The biggest question I have at this point is:

Would the new unemployment taxes be less or more than current payroll taxes?

Several reasons of why jobs haven't bounced back are because of outsourcing and employers who want to squeeze more productivity out of thier remaining workforce. It also doesn't help that there's no real "upward" trend right now that encourages people to invest and expand.

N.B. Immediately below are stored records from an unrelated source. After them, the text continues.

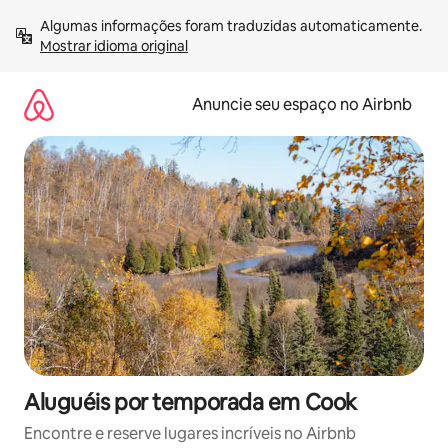
Pular
Algumas informações foram traduzidas automaticamente. 
para
Mostrar idioma original
o
conteúdo
Anuncie seu espaço no Airbnb
Aluguéis por temporada em Cook
Encontre e reserve lugares incríveis no Airbnb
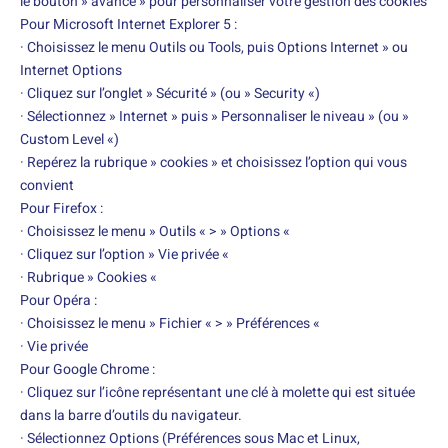
le bouton » avancé » pour personnaliser votre gestion des cookies
Pour Microsoft Internet Explorer 5 :
· Choisissez le menu Outils ou Tools, puis Options Internet » ou
Internet Options
· Cliquez sur l’onglet » Sécurité » (ou » Security «)
· Sélectionnez » Internet » puis » Personnaliser le niveau » (ou »
Custom Level «)
· Repérez la rubrique » cookies » et choisissez l’option qui vous
convient
Pour Firefox :
· Choisissez le menu » Outils « > » Options «
· Cliquez sur l’option » Vie privée «
· Rubrique » Cookies «
Pour Opéra :
· Choisissez le menu » Fichier « > » Préférences «
· Vie privée
Pour Google Chrome :
· Cliquez sur l’icône représentant une clé à molette qui est située
dans la barre d’outils du navigateur.
· Sélectionnez Options (Préférences sous Mac et Linux,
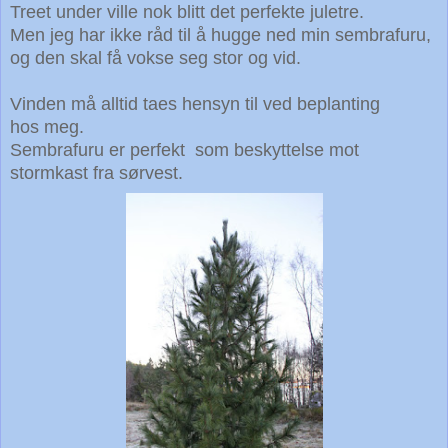
Treet under ville nok blitt det perfekte juletre.
Men jeg har ikke råd til å hugge ned min sembrafuru,
og den skal få vokse seg stor og vid.
Vinden må alltid taes hensyn til ved beplanting
hos meg.
Sembrafuru er perfekt som beskyttelse mot
stormkast fra sørvest.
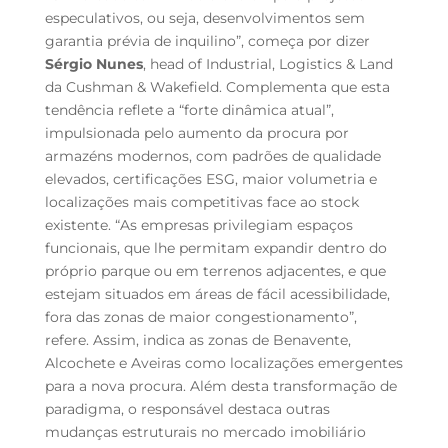
especulativos, ou seja, desenvolvimentos sem
garantia prévia de inquilino”, começa por dizer
Sérgio Nunes
, head of Industrial, Logistics & Land
da Cushman & Wakefield. Complementa que esta
tendência reflete a “forte dinâmica atual”,
impulsionada pelo aumento da procura por
armazéns modernos, com padrões de qualidade
elevados, certificações ESG, maior volumetria e
localizações mais competitivas face ao stock
existente. “As empresas privilegiam espaços
funcionais, que lhe permitam expandir dentro do
próprio parque ou em terrenos adjacentes, e que
estejam situados em áreas de fácil acessibilidade,
fora das zonas de maior congestionamento”,
refere. Assim, indica as zonas de Benavente,
Alcochete e Aveiras como localizações emergentes
para a nova procura. Além desta transformação de
paradigma, o responsável destaca outras
mudanças estruturais no mercado imobiliário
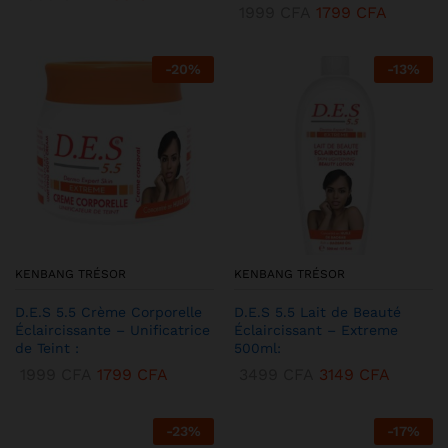
1999
CFA
1799
CFA
-
20
%
-
13
%
KENBANG TRÉSOR
KENBANG TRÉSOR
D.E.S 5.5 Crème Corporelle
D.E.S 5.5 Lait de Beauté
Éclaircissante – Unificatrice
Éclaircissant – Extreme
de Teint :
500ml:
1999
CFA
1799
CFA
3499
CFA
3149
CFA
-
23
%
-
17
%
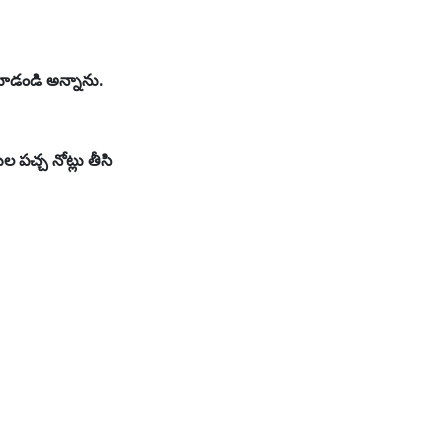
 చూడండి అన్నాను.
 పచ్చ నోట్లు తీసి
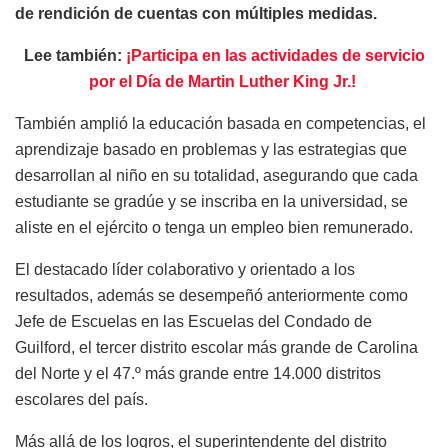
de rendición de cuentas con múltiples medidas.
Lee también:
¡Participa en las actividades de servicio
por el Día de Martin Luther King Jr.!
También amplió la educación basada en competencias, el
aprendizaje basado en problemas y las estrategias que
desarrollan al niño en su totalidad, asegurando que cada
estudiante se gradúe y se inscriba en la universidad, se
aliste en el ejército o tenga un empleo bien remunerado.
El destacado líder colaborativo y orientado a los
resultados, además se desempeñó anteriormente como
Jefe de Escuelas en las Escuelas del Condado de
Guilford, el tercer distrito escolar más grande de Carolina
del Norte y el 47.º más grande entre 14.000 distritos
escolares del país.
Más allá de los logros, el superintendente del distrito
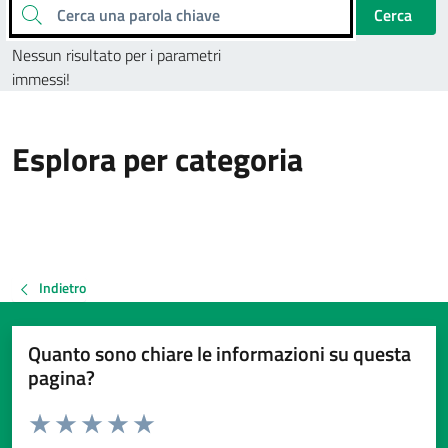
Cerca una parola chiave
Cerca
Nessun risultato per i parametri
immessi!
Esplora per categoria
Indietro
Quanto sono chiare le informazioni su questa
pagina?
Valuta da 1 a 5 stelle la pagina
Valuta 1 stelle su 5
Valuta 2 stelle su 5
Valuta 3 stelle su 5
Valuta 4 stelle su 5
Valuta 5 stelle su 5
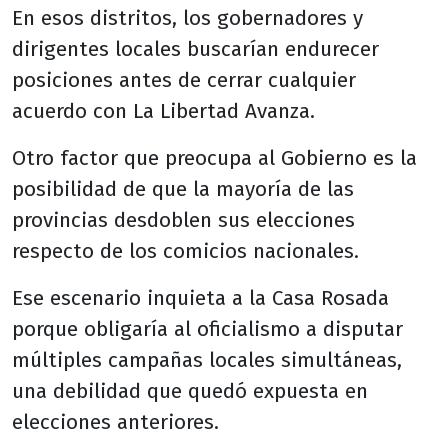
En esos distritos, los gobernadores y
dirigentes locales buscarían endurecer
posiciones antes de cerrar cualquier
acuerdo con La Libertad Avanza.
Otro factor que preocupa al Gobierno es la
posibilidad de que la mayoría de las
provincias desdoblen sus elecciones
respecto de los comicios nacionales.
Ese escenario inquieta a la Casa Rosada
porque obligaría al oficialismo a disputar
múltiples campañas locales simultáneas,
una debilidad que quedó expuesta en
elecciones anteriores.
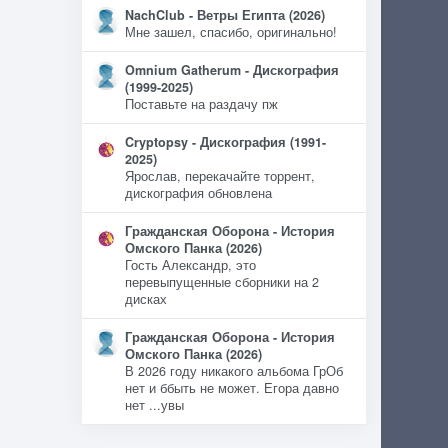
NachClub - Ветры Египта (2026)
Мне зашел, спасибо, оригинально!
Omnium Gatherum - Дискография
(1999-2025)
Поставьте на раздачу пж
Cryptopsy - Дискография (1991-
2025)
Ярослав, перекачайте торрент,
дискография обновлена
Гражданская Оборона - История
Омского Панка (2026)
Гость Александр, это
перевыпущенные сборники на 2
дисках
Гражданская Оборона - История
Омского Панка (2026)
В 2026 году никакого альбома ГрОб
нет и ббыть не может. Егора давно
нет ...увы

Given the latest problems with Healthcare, Education, and now Unemployment wouldn't a reevaluation of the obligations of the State and Federal governments to the people be a good idea? I realize that the States would be giving up some autonomy in exchange for financial security, which some States would find abhorrent. If we can make Unemployment, Healthcare, or Education work better by running it at the Federal level as opposed to the State or Local level, wouldn’t that be worth trying?

Scott Jagow's picture
Scott Jagow - Jan 20, 2010

Thanks for your thoughts, Russ. I just checked all the links and they work fine. Might've been a weird hiccup. But they are all working on this end.

Anonymous's picture
Anonymous - Jan 20, 2010

I think the benefits of federal consistency are far outweighed by the negatives resultant from the inability of the federal government to enact necessary legislation unless it contains huge subsidies to industry. At least if we leave it to the states we won't be stuck with another unsustainable federal mandate.

xu jiang's picture
xu jiang - Jan 20, 2010

According to the law,government should pay unemployments benifits.But now more and more people lose their jobs and put a heavy burden to the gocernment.And our government only think about increasing taxes,which makes business goes down.
I think it's right to pay benifits to unemployments.But it's more important to creat more jobs to decrease the number of jobless.If everyone can get money without working,nobody will work.So encouraging people to work can help government pay less.And rising taxes will only damage business and at last,government will lose a lot taxes.